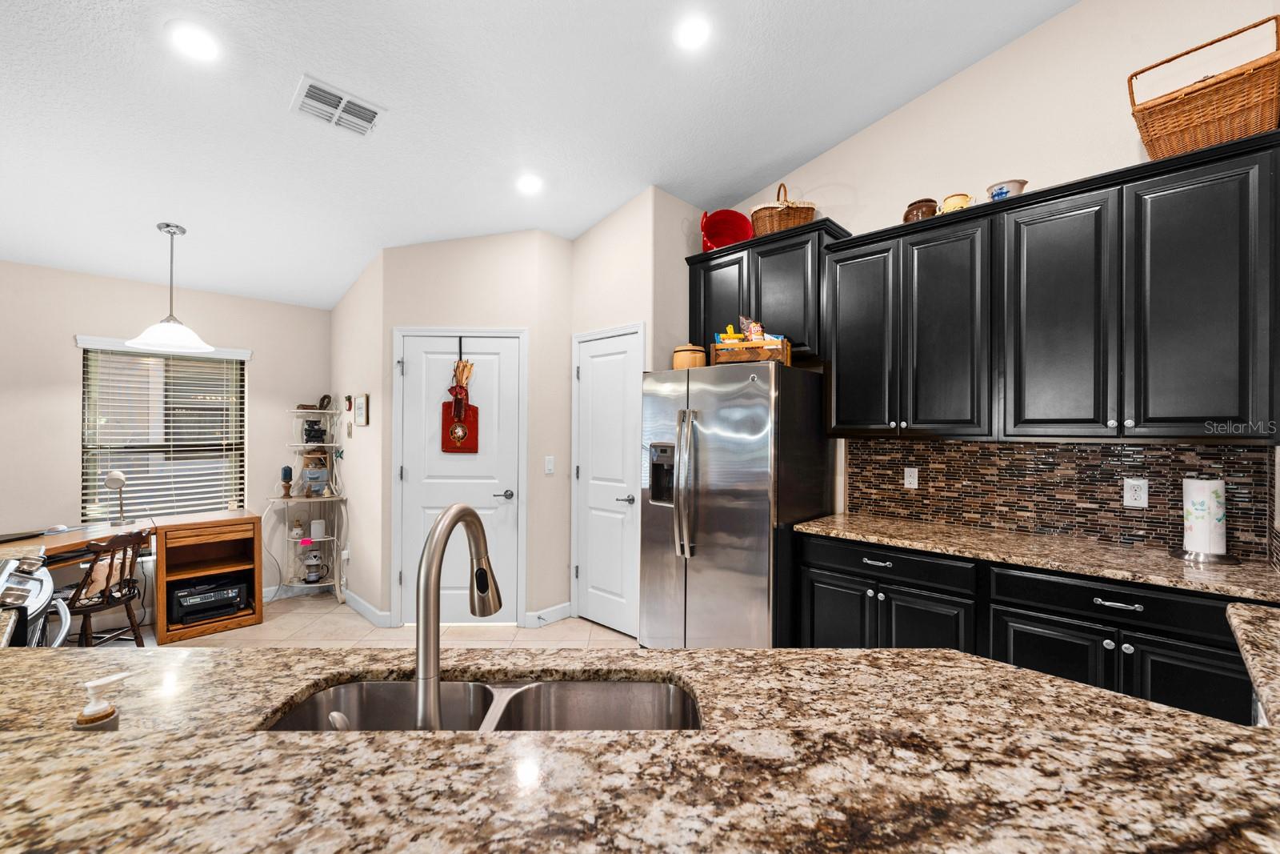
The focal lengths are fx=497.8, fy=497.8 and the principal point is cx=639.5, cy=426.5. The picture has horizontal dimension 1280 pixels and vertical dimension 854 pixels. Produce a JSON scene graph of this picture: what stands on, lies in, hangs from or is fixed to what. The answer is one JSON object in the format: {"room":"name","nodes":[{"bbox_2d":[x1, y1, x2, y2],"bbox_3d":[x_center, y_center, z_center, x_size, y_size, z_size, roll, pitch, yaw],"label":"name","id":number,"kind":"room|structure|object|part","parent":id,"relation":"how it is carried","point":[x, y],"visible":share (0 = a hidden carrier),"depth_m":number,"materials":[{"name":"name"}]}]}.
{"room":"kitchen","nodes":[
{"label":"kitchen","id":0,"kind":"room"},
{"bbox_2d":[0,260,330,622],"bbox_3d":[-4.176,0.074,3.131,0.125,2.666,4.159,0,0,44],"label":"window wall","id":1,"kind":"structure","parent":0,"point":[83,277],"depth_m":3.48,"materials":[{"name":"paint"}]},
{"bbox_2d":[76,340,247,521],"bbox_3d":[-3.520,0.095,3.721,0.088,1.356,0.901,0,0,44],"label":"window","id":2,"kind":"structure","parent":1,"relation":"in","point":[86,389],"depth_m":3.70,"materials":[{"name":"glass"}]},
{"bbox_2d":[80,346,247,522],"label":"window blinds","id":3,"kind":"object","parent":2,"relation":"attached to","point":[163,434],"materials":[{"name":"white plastic"}]},
{"bbox_2d":[329,246,387,622],"bbox_3d":[-2.288,-0.104,4.052,1.332,3.049,0.118,0,0,44],"label":"side wall","id":4,"kind":"structure","parent":0,"point":[357,451],"depth_m":3.84,"materials":[{"name":"paint"}]},
{"bbox_2d":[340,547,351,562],"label":"wall socket","id":5,"kind":"object","parent":4,"relation":"attached to","point":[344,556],"visible":0.95,"depth_m":3.95,"materials":[{"name":"white plastic"}]},
{"bbox_2d":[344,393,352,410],"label":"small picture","id":6,"kind":"object","parent":4,"relation":"attached to","point":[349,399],"visible":0.99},
{"bbox_2d":[352,393,369,426],"bbox_3d":[-2.137,-0.128,3.806,0.251,0.239,0.023,0,0,44],"label":"picture frame","id":7,"kind":"object","parent":4,"relation":"attached to","point":[359,409],"visible":0.99,"depth_m":3.78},
{"bbox_2d":[342,587,393,626],"bbox_3d":[-2.177,1.357,3.859,1.164,0.104,0.019,0,0,44],"label":"baseboard","id":8,"kind":"structure","parent":4,"relation":"attached to","point":[354,598],"depth_m":3.70,"materials":[{"name":"white paint"}]},
{"bbox_2d":[93,592,636,650],"bbox_3d":[-0.844,1.467,0.973,7.473,0.091,6.395,0,0,44],"label":"floor","id":9,"kind":"structure","parent":0,"point":[567,626],"depth_m":3.41,"materials":[{"name":"beige tile"}]},
{"bbox_2d":[0,554,71,646],"bbox_3d":[-2.321,0.946,1.533,0.756,0.919,0.731,0,0,44],"label":"stove","id":10,"kind":"object","parent":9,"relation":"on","point":[29,578],"visible":0.5,"depth_m":1.70,"materials":[{"name":"silver metal"}]},
{"bbox_2d":[66,528,148,646],"bbox_3d":[-3.144,1.001,2.841,0.472,0.819,0.451,0,0,-3],"label":"wooden chair","id":11,"kind":"object","parent":9,"relation":"on","point":[131,615],"visible":0.79,"depth_m":2.82,"materials":[{"name":"brown wood"}]},
{"bbox_2d":[0,510,265,644],"bbox_3d":[-3.492,1.030,3.153,0.848,0.758,1.780,0,0,44],"label":"desk","id":12,"kind":"object","parent":9,"relation":"on","point":[239,521],"visible":0.73,"depth_m":3.43,"materials":[{"name":"brown wood"}]},
{"bbox_2d":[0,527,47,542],"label":"laptop","id":13,"kind":"object","parent":12,"relation":"on","point":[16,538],"visible":0.99,"depth_m":2.88,"materials":[{"name":"black plastic"}]},
{"bbox_2d":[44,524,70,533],"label":"computer mouse","id":14,"kind":"object","parent":12,"relation":"on","point":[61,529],"visible":0.98,"depth_m":3.08,"materials":[{"name":"white plastic"}]},
{"bbox_2d":[104,469,129,523],"bbox_3d":[-3.513,0.461,3.347,0.128,0.369,0.161,0,0,-12],"label":"desk lamp","id":15,"kind":"object","parent":12,"relation":"on","point":[116,476],"visible":1,"depth_m":3.32,"materials":[{"name":"metal"}]},
{"bbox_2d":[168,573,249,623],"bbox_3d":[-3.080,1.211,3.561,0.366,0.221,0.435,0,0,44],"label":"printer","id":16,"kind":"object","parent":12,"relation":"in","point":[189,606],"visible":0.93,"depth_m":3.47,"materials":[{"name":"black plastic"}]},
{"bbox_2d":[271,405,346,598],"bbox_3d":[-2.715,0.622,4.083,0.543,1.568,0.498,0,0,44],"label":"corner shelf","id":17,"kind":"object","parent":9,"relation":"on","point":[334,498],"visible":0.8,"depth_m":4.09,"materials":[{"name":"white metal"}]},
{"bbox_2d":[280,465,293,496],"bbox_3d":[-2.886,0.445,4.079,0.086,0.249,0.086,0,0,44],"label":"candle holder","id":18,"kind":"object","parent":17,"relation":"on","point":[286,471],"visible":0.99,"depth_m":4.06,"materials":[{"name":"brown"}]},
{"bbox_2d":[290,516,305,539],"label":"figurine","id":19,"kind":"object","parent":17,"relation":"on","point":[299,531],"visible":1,"depth_m":4.08,"materials":[{"name":"white"}]},
{"bbox_2d":[301,548,326,582],"bbox_3d":[-2.700,1.142,4.121,0.159,0.290,0.163,0,0,44],"label":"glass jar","id":20,"kind":"object","parent":17,"relation":"on","point":[314,578],"visible":0.99,"depth_m":4.09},
{"bbox_2d":[303,419,325,442],"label":"miniature stove","id":21,"kind":"object","parent":17,"relation":"on","point":[311,436],"visible":0.99,"depth_m":4.23,"materials":[{"name":"black"}]},
{"bbox_2d":[299,450,330,494],"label":"small drawer unit","id":22,"kind":"object","parent":17,"relation":"on","point":[311,471],"visible":0.95,"depth_m":4.13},
{"bbox_2d":[299,392,331,410],"bbox_3d":[-2.778,-0.211,4.258,0.092,0.136,0.274,0,0,44],"label":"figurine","id":23,"kind":"object","parent":17,"relation":"on","point":[324,397],"visible":0.96,"depth_m":4.25,"materials":[{"name":"brown"}]},
{"bbox_2d":[308,517,326,538],"bbox_3d":[-2.731,0.860,4.224,0.109,0.157,0.110,0,0,44],"label":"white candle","id":24,"kind":"object","parent":17,"relation":"on","point":[314,529],"visible":0.99,"depth_m":4.19,"materials":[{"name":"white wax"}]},
{"bbox_2d":[0,641,1278,853],"bbox_3d":[-0.158,0.513,0.589,1.943,0.044,1.825,0,0,44],"label":"island countertop","id":25,"kind":"structure","parent":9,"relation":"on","point":[1158,713],"depth_m":0.71,"materials":[{"name":"brown stone"}]},
{"bbox_2d":[74,672,128,730],"bbox_3d":[-0.779,0.425,0.720,0.048,0.129,0.059,0,0,44],"label":"soap dispenser","id":26,"kind":"object","parent":25,"relation":"on","point":[101,715],"visible":0.83,"depth_m":0.71,"materials":[{"name":"white"}]},
{"bbox_2d":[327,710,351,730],"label":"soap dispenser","id":27,"kind":"object","parent":25,"relation":"on","point":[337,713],"visible":0.42,"depth_m":0.71,"materials":[{"name":"silver metal"}]},
{"bbox_2d":[415,502,503,729],"bbox_3d":[-0.276,0.302,0.786,0.094,0.370,0.236,0,0,17],"label":"faucet","id":28,"kind":"object","parent":25,"relation":"on","point":[434,534],"visible":0.96,"depth_m":0.71,"materials":[{"name":"silver metal"}]},
{"bbox_2d":[258,675,705,730],"bbox_3d":[-0.267,0.638,0.891,0.828,0.194,0.401,0,0,-1],"label":"double sink","id":29,"kind":"object","parent":25,"relation":"in","point":[359,686],"visible":0.32,"depth_m":1.06,"materials":[{"name":"silver metal"}]},
{"bbox_2d":[635,360,831,647],"bbox_3d":[0.561,0.542,3.040,0.893,1.766,0.871,0,0,44],"label":"refrigerator","id":30,"kind":"object","parent":9,"relation":"on","point":[714,518],"visible":0.9,"depth_m":2.71,"materials":[{"name":"silver metal"}]},
{"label":"refrigerator handles","id":31,"kind":"part","parent":30,"relation":"part of","materials":[{"name":"silver metal"}]},
{"bbox_2d":[672,342,707,368],"bbox_3d":[0.313,-0.427,3.128,0.219,0.186,0.215,0,0,44],"label":"wooden canister","id":32,"kind":"object","parent":30,"relation":"on","point":[677,362],"visible":0.76,"depth_m":3.04,"materials":[{"name":"brown wood"}]},
{"bbox_2d":[712,338,791,366],"bbox_3d":[0.651,-0.409,2.889,0.407,0.148,0.247,0,0,23],"label":"wooden crate","id":33,"kind":"object","parent":30,"relation":"on","point":[785,352],"visible":0.73,"depth_m":2.78,"materials":[{"name":"brown wood"}]},
{"bbox_2d":[716,323,746,342],"bbox_3d":[0.558,-0.545,3.017,0.137,0.154,0.107,0,0,44],"label":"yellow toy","id":34,"kind":"object","parent":33,"relation":"in","point":[730,330],"visible":0.63,"depth_m":2.99,"materials":[{"name":"yellow"}]},
{"bbox_2d":[737,314,766,342],"bbox_3d":[0.668,-0.560,2.948,0.142,0.212,0.110,0,0,44],"label":"snack bag","id":35,"kind":"object","parent":33,"relation":"in","point":[752,337],"visible":0.78,"depth_m":2.92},
{"bbox_2d":[796,530,1263,725],"bbox_3d":[1.611,0.982,2.220,1.705,0.893,0.606,0,0,44],"label":"base cabinet","id":36,"kind":"object","parent":9,"relation":"on","point":[1106,638],"visible":0.41,"depth_m":1.93,"materials":[{"name":"black wood"}]},
{"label":"cabinet door","id":37,"kind":"part","parent":36,"relation":"part of","materials":[{"name":"black"}]},
{"bbox_3d":[1.156,0.657,2.394,0.745,0.129,0.095,0,0,44],"label":"drawer","id":38,"kind":"part","parent":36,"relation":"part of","materials":[{"name":"black wood"}]},
{"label":"cabinet door","id":39,"kind":"part","parent":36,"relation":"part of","materials":[{"name":"black"}]},
{"bbox_2d":[791,512,1279,602],"bbox_3d":[1.709,0.536,2.212,1.954,0.036,0.654,0,0,44],"label":"countertop","id":40,"kind":"structure","parent":36,"relation":"on","point":[1138,576],"depth_m":2.02,"materials":[{"name":"stone"}]},
{"bbox_2d":[1175,472,1243,562],"bbox_3d":[2.209,0.338,1.947,0.185,0.339,0.183,0,0,44],"label":"paper towel holder","id":41,"kind":"object","parent":40,"relation":"on","point":[1190,554],"visible":0.94,"depth_m":1.91,"materials":[{"name":"metal"}]},
{"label":"cabinet door","id":42,"kind":"part","parent":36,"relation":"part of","materials":[{"name":"black wood"}]},
{"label":"drawer pull","id":43,"kind":"part","parent":36,"relation":"part of","materials":[{"name":"silver metal"}]},
{"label":"cabinet door","id":44,"kind":"part","parent":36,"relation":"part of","materials":[{"name":"black"}]},
{"bbox_2d":[366,232,575,626],"bbox_3d":[-1.250,-0.092,3.644,1.123,3.016,0.119,0,0,-2],"label":"pantry wall","id":45,"kind":"structure","parent":0,"point":[487,242],"depth_m":3.58,"materials":[{"name":"paint"}]},
{"bbox_2d":[388,331,525,620],"bbox_3d":[-1.282,0.375,3.550,0.845,2.063,0.087,0,0,-1],"label":"white door","id":46,"kind":"structure","parent":45,"relation":"in","point":[417,374],"depth_m":3.57,"materials":[{"name":"white paint"}]},
{"bbox_2d":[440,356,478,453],"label":"door decoration","id":47,"kind":"object","parent":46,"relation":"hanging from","point":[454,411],"visible":0.99,"depth_m":3.52,"materials":[{"name":"red wood"}]},
{"bbox_2d":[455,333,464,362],"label":"over-door hook","id":48,"kind":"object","parent":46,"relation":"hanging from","point":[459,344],"visible":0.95,"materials":[{"name":"black metal"}]},
{"bbox_2d":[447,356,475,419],"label":"decoration","id":49,"kind":"object","parent":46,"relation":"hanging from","point":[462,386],"visible":0.99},
{"bbox_3d":[-0.986,0.501,3.625,0.131,0.065,0.125,0,0,-1],"label":"lever handle","id":50,"kind":"part","parent":46,"relation":"part of","materials":[{"name":"silver metal"}]},
{"bbox_2d":[525,601,572,626],"bbox_3d":[-0.633,1.353,3.595,0.015,0.105,0.403,0,0,44],"label":"baseboard","id":51,"kind":"structure","parent":45,"relation":"attached to","point":[557,613],"depth_m":3.57,"materials":[{"name":"white paint"}]},
{"bbox_2d":[544,455,555,473],"bbox_3d":[-0.654,0.274,3.605,0.013,0.119,0.072,0,0,44],"label":"light switch","id":52,"kind":"object","parent":45,"relation":"attached to","point":[550,466],"visible":0.98,"depth_m":3.60,"materials":[{"name":"white plastic"}]},
{"bbox_2d":[0,0,1090,309],"bbox_3d":[-1.005,-1.687,1.252,7.648,0.133,5.931,0,0,44],"label":"ceiling","id":53,"kind":"structure","parent":0,"point":[602,210],"depth_m":2.46,"materials":[{"name":"white paint"}]},
{"bbox_2d":[124,222,216,353],"bbox_3d":[-2.865,-0.863,3.058,0.425,0.749,0.428,0,0,44],"label":"pendant lamp","id":54,"kind":"object","parent":53,"relation":"hanging from","point":[138,342],"visible":1,"depth_m":3.03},
{"bbox_2d":[167,20,219,60],"bbox_3d":[-1.777,-1.534,1.990,0.183,0.014,0.183,0,0,44],"label":"recessed light","id":55,"kind":"object","parent":53,"relation":"in","point":[191,41],"visible":0.99,"depth_m":1.98,"materials":[{"name":"white"}]},
{"bbox_2d":[292,75,386,136],"bbox_3d":[-1.434,-1.511,2.378,0.271,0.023,0.355,0,0,44],"label":"air vent","id":56,"kind":"object","parent":53,"relation":"attached to","point":[359,103],"visible":0.99,"depth_m":2.36,"materials":[{"name":"white metal"}]},
{"bbox_2d":[516,173,543,194],"bbox_3d":[-0.689,-1.513,3.111,0.183,0.040,0.183,0,0,44],"label":"recessed light","id":57,"kind":"object","parent":53,"relation":"in","point":[530,185],"visible":0.99,"depth_m":3.09,"materials":[{"name":"white"}]},
{"bbox_2d":[674,16,710,50],"bbox_3d":[0.234,-1.743,2.209,0.178,0.032,0.180,0,0,44],"label":"recessed light","id":58,"kind":"object","parent":53,"relation":"in","point":[694,33],"visible":0.99,"depth_m":2.20,"materials":[{"name":"white"}]},
{"bbox_2d":[569,184,696,629],"bbox_3d":[0.002,-0.234,3.788,0.976,3.376,0.668,0,0,44],"label":"pantry wall","id":59,"kind":"structure","parent":0,"point":[585,240],"depth_m":3.43,"materials":[{"name":"paint"}]},
{"bbox_2d":[572,325,647,637],"bbox_3d":[-0.254,0.386,3.491,0.665,2.066,0.077,0,0,44],"label":"pantry door","id":60,"kind":"structure","parent":59,"relation":"in","point":[592,570],"depth_m":3.50,"materials":[{"name":"white paint"}]},
{"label":"lever handle","id":61,"kind":"part","parent":60,"relation":"part of","materials":[{"name":"silver metal"}]},
{"bbox_2d":[703,0,1279,559],"bbox_3d":[1.696,-0.474,2.729,3.712,3.873,0.121,0,0,44],"label":"right wall","id":62,"kind":"structure","parent":0,"point":[922,103],"depth_m":2.43,"materials":[{"name":"paint"}]},
{"bbox_2d":[686,215,851,363],"bbox_3d":[0.786,-0.791,3.241,1.012,0.769,0.370,0,0,44],"label":"upper cabinet","id":63,"kind":"object","parent":62,"relation":"attached to","point":[690,262],"visible":0.65,"depth_m":3.02,"materials":[{"name":"black wood"}]},
{"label":"cabinet door","id":64,"kind":"part","parent":63,"relation":"part of","materials":[{"name":"black wood"}]},
{"bbox_2d":[699,208,751,250],"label":"red basket","id":65,"kind":"object","parent":63,"relation":"on","point":[727,230],"visible":0.86,"depth_m":3.41,"materials":[{"name":"red plastic"}]},
{"bbox_2d":[748,184,816,235],"bbox_3d":[0.899,-1.352,3.165,0.388,0.369,0.318,0,0,-7],"label":"wicker basket","id":66,"kind":"object","parent":63,"relation":"on","point":[807,212],"visible":0.72,"depth_m":3.05,"materials":[{"name":"brown wicker"}]},
{"bbox_2d":[820,130,1279,446],"bbox_3d":[1.508,-0.475,2.604,2.424,1.082,0.376,0,0,44],"label":"upper cabinet","id":67,"kind":"object","parent":62,"relation":"attached to","point":[1234,417],"visible":0.99,"depth_m":2.12,"materials":[{"name":"black wood"}]},
{"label":"cabinet door","id":68,"kind":"part","parent":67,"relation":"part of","materials":[{"name":"black wood"}]},
{"bbox_2d":[902,197,938,222],"bbox_3d":[1.452,-1.093,2.584,0.154,0.143,0.150,0,0,44],"label":"brown pot","id":69,"kind":"object","parent":67,"relation":"on","point":[930,200],"visible":0.69,"depth_m":2.53,"materials":[{"name":"brown ceramic"}]},
{"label":"cabinet door","id":70,"kind":"part","parent":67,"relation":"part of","materials":[{"name":"black"}]},
{"bbox_2d":[940,192,973,212],"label":"yellow pot","id":71,"kind":"object","parent":67,"relation":"on","point":[953,200],"visible":0.66,"depth_m":2.41,"materials":[{"name":"ceramic"}]},
{"bbox_2d":[984,178,1028,200],"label":"bowl","id":72,"kind":"object","parent":67,"relation":"on","point":[1020,182],"visible":0.64,"depth_m":2.30,"materials":[{"name":"ceramic"}]},
{"bbox_3d":[1.805,-0.431,2.167,0.389,1.029,0.233,0,0,44],"label":"cabinet door","id":73,"kind":"part","parent":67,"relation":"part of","materials":[{"name":"black wood"}]},
{"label":"cabinet door","id":74,"kind":"part","parent":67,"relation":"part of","materials":[{"name":"black"}]},
{"bbox_2d":[1129,16,1279,160],"bbox_3d":[2.200,-1.241,1.925,0.402,0.408,0.322,0,0,44],"label":"wicker basket","id":75,"kind":"object","parent":67,"relation":"on","point":[1188,103],"visible":0.87,"depth_m":1.84,"materials":[{"name":"brown wicker"}]},
{"bbox_2d":[843,436,1275,562],"bbox_3d":[1.886,0.283,2.463,1.716,0.450,0.014,0,0,44],"label":"tile backsplash","id":76,"kind":"structure","parent":62,"relation":"attached to","point":[1146,451],"depth_m":2.35,"materials":[{"name":"tile"}]},
{"bbox_2d":[903,466,919,488],"bbox_3d":[1.517,0.284,2.786,0.072,0.117,0.009,0,0,44],"label":"wall outlet","id":77,"kind":"object","parent":76,"relation":"attached to","point":[910,478],"visible":0.97,"depth_m":2.78,"materials":[{"name":"white plastic"}]},
{"bbox_2d":[1122,477,1147,507],"bbox_3d":[2.141,0.285,2.152,0.073,0.120,0.009,0,0,44],"label":"wall outlet","id":78,"kind":"object","parent":76,"relation":"attached to","point":[1128,494],"visible":0.98,"depth_m":2.15,"materials":[{"name":"white plastic"}]},
{"bbox_2d":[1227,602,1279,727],"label":"countertop","id":79,"kind":"structure","parent":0,"point":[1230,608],"depth_m":1.09,"materials":[{"name":"stone"}]}
]}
--------------------------------
▸ Exercise directions:
Count how many lines in the listing above contain the word "dispenser", and respond with only that number.

▸ Solution:
2